PROBLEM TO SOLVE: List every row that contains the string "demi", copying each such row in full.

RECORDED DATA:
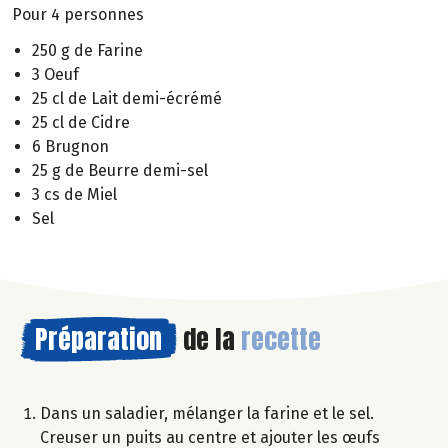
Pour 4 personnes
250 g de Farine
3 Oeuf
25 cl de Lait demi-écrémé
25 cl de Cidre
6 Brugnon
25 g de Beurre demi-sel
3 cs de Miel
Sel
Préparation
de la
recette
Dans un saladier, mélanger la farine et le sel.
Creuser un puits au centre et ajouter les œufs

RESPONSE:
25 cl de Lait demi-écrémé
25 g de Beurre demi-sel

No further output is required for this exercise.